Taste is a major driver for food choice and consumption. The attractive sweet and umami taste modalities are thought to signal presence of nutritious calorie- and protein- rich foods respectively, while the aversive bitter taste is thought to protect against consumption of poisonous food. These basic taste modalities are mediated by G-protein coupled receptors (GPCRs), which are expressed also in extra-oral tissues, including heart, lungs and gut and are likely to have endogenous ligands and physiological roles beyond food quality assessment.

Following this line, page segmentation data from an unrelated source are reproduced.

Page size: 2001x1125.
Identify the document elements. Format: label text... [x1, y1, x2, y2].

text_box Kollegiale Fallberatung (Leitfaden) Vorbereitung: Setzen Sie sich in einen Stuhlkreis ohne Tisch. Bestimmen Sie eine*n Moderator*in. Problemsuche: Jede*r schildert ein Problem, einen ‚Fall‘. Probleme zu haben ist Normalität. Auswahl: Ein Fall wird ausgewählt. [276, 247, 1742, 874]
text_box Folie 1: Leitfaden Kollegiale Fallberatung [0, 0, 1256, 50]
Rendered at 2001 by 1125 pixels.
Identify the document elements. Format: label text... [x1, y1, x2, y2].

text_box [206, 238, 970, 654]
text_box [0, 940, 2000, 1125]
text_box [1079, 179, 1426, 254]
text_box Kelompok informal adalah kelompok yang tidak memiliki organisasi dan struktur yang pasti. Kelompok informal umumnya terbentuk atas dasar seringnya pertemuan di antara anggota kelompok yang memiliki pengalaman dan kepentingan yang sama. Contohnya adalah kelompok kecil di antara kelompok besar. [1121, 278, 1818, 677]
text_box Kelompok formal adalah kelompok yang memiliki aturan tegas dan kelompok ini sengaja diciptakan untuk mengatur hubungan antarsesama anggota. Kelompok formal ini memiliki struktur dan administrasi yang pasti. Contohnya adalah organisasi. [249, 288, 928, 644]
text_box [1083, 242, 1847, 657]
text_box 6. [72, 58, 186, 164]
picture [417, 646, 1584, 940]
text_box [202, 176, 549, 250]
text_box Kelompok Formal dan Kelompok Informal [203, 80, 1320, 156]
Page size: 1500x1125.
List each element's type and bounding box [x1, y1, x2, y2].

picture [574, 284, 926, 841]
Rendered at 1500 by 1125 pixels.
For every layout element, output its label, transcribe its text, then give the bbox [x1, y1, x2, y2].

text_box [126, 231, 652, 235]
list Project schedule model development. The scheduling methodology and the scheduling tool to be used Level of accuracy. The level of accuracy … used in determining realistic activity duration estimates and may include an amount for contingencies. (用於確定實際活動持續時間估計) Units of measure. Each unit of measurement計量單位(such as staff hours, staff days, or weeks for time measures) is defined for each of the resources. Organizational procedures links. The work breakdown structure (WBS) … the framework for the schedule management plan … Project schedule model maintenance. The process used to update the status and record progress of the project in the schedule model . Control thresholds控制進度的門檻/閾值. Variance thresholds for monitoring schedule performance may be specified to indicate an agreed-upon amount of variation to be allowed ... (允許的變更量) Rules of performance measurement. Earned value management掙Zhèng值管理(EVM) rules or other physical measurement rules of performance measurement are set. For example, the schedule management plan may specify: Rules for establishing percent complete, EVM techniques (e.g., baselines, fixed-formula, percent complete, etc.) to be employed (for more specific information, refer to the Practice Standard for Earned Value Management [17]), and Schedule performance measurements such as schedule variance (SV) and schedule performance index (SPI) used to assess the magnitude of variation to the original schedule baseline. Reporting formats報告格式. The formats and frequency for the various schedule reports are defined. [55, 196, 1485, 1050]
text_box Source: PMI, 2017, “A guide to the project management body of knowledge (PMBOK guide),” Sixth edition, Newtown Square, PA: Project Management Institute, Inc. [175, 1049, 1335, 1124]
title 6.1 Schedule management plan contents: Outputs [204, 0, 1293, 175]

Several approaches to identifying novel bitter and sweet compounds, including ligand-based, structure-based and machine learning techniques will be presented. Specifically, we developed a machine-learning (decision trees-based) tool BitterPredict that correctly classifies 80% of the compounds in the hold-out test set and in three independent external sets, into bitter and non-bitter compounds1. We showed that only 60% of the toxic compounds are known or predicted to be bitter. This is similar to the predicted abundance of bitter molecules among FDA-approved drugs and lower than in natural compounds. Our results suggest existence of many non-bitter toxic compounds, as well as negligible toxicity of many bitter molecules2.
Indeed, bitterness is a common off-flavor of non-caloric sweeteners. Computer-aided sweeteners discovery will be discussed in view of current challenges in food and nutrition.
(1) Dagan-Wiener, A.; Nissim, I.; Abu, N. B.; Borgonovo, G.; Bassoli, A.; Niv, M. Y. Bitter or not? BitterPredict, a tool for predicting taste from chemical structure. Scientific Reports 2017.
(2) Nissim, I.; Dagan-Wiener, A.; Niv, M. Y. The taste of toxicity: A quantitative analysis of bitter and toxic molecules. IUBMB Life, in press.